# This is just hilarious...



## PorFin (Sep 10, 2007)

Enjoy


----------



## CalebD (Jan 11, 2008)

That is a riot!
An unabridged look at a non-racing, non-sailing announcers ideas on the sport of sailboat racing and some of his fellow former British colonists.


----------



## algee (Feb 28, 2010)

I love it !!!


----------



## bvander66 (Sep 30, 2007)

that was great


----------



## eherlihy (Jan 2, 2007)

"Y' almost got twatted with the sail again. The Dotch as well..":laugher


----------



## arf145 (Jul 25, 2007)

My favorite Olympics 2012 commentary! :laugher


----------



## smackdaddy (Aug 13, 2008)

Freakin' classic!

"Wouldn't mind Finnishing off with her."
"You'd hear the Aussies coming before you'd see them."
"Go back you fool! You're not going to win any medals going that way."

Heh-heh.


----------



## SHNOOL (Jun 7, 2007)

Priceless look at why we see no coverage. Probably not far from how it's seen frankly.


----------



## Donna_F (Nov 7, 2005)

I've been watching the sailing using the NBC Olympics app on my iPad. It's like CSPAN for the Olympics. No annoying commentators. But this guy was fantastic. NBC should hire him.


----------



## SecondWindNC (Dec 29, 2008)

That was great, thanks for sharing the link!


----------



## Chadfunk48 (Jun 8, 2006)

I'd like to see him commentate on badminton or horse dressage... awesome.


----------



## heinzir (Jul 25, 2000)

*Awww---they pulled it!*

The video was pulled, apparently under pressure from the Olympic committee. Must have been too embarrassing! Has anyone found it elsewhere or downloaded a copy before it was pulled?


----------



## smackdaddy (Aug 13, 2008)

http://www.thatvideosite.com/v/5852

And Viper's hilariously profane/profound retort to the IOC:

Audioboo / The IOC


----------



## titustiger27 (Jan 17, 2013)

One of the problems with Olympic coverage is very few news organizations don't have anyone who covers the various events. That is no one who knows the event.

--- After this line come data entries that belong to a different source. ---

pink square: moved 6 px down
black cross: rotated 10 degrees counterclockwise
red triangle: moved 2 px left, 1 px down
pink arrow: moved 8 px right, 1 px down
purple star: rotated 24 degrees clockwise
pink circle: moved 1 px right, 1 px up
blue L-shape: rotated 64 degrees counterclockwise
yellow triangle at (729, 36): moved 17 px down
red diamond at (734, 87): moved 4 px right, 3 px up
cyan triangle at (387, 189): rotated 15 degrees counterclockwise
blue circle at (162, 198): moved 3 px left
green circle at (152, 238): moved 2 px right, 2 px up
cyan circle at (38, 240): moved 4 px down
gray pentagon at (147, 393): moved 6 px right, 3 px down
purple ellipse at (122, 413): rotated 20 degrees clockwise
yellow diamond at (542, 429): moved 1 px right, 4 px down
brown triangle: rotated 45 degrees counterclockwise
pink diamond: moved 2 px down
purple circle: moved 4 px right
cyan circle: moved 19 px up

During the (winter) Lillehammer Olympics there was a guy from Cleveland (I assume) with an Indian's Spring jacket looking at the ski jumpers, shivering. He had no clue what to ask. I asked a few questions... in hopes he might understand... but if you are not invovled in a sport, you are clue less. He (parroted) asked: "how was the air." It's a good question for both sailing and ski jumping. In ski jumping if the wind is blowing at you it gives some lift. Of course this guy after asking it couldn't comprehend what answers like: "kind of heavy" meant.

"More idiots on the side (and behind the mic)"
"Wouldn't mind finishing off her"
"Unfortunately I don't have any more time."


----------



## davidryan8100 (Feb 27, 2013)

I agreed...


----------